EXCERPTED DATA:
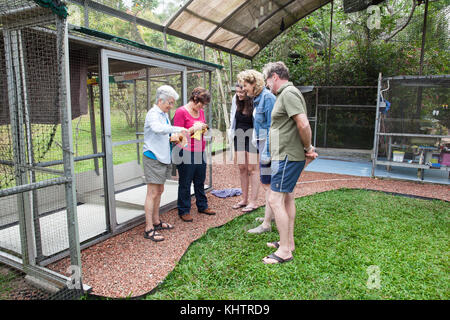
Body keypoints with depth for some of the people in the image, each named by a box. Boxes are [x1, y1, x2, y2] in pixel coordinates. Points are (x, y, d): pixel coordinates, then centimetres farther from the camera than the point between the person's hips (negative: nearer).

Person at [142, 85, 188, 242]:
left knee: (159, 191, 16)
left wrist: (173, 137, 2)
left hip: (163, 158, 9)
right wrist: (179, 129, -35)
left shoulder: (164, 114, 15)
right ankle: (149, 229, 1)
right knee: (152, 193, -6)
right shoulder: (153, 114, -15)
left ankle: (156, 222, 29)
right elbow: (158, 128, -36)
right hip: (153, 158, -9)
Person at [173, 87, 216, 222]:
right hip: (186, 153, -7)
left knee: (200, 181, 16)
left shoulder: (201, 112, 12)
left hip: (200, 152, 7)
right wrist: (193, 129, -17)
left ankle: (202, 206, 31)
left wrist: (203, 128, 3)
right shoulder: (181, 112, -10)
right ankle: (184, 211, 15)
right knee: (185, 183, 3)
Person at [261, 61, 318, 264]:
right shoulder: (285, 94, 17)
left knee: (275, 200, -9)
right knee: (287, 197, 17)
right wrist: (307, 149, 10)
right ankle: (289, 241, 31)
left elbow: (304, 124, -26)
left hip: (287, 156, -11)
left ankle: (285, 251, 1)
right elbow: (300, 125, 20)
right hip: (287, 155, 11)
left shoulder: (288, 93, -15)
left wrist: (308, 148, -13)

==

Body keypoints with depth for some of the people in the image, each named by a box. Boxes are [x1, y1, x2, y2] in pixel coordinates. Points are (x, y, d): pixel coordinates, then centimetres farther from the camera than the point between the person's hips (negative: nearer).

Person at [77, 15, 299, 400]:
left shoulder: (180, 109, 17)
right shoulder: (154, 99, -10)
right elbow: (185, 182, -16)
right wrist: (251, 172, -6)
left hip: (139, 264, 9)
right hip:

YOUR OBJECTIVE: Copy the lines from the one containing "left ankle: (285, 251, 1)" up to and including the one containing "left wrist: (308, 148, -13)", leaving every character unchanged.

ANSWER TO THIS PROBLEM:
left ankle: (285, 251, 1)
right elbow: (300, 125, 20)
right hip: (287, 155, 11)
left shoulder: (288, 93, -15)
left wrist: (308, 148, -13)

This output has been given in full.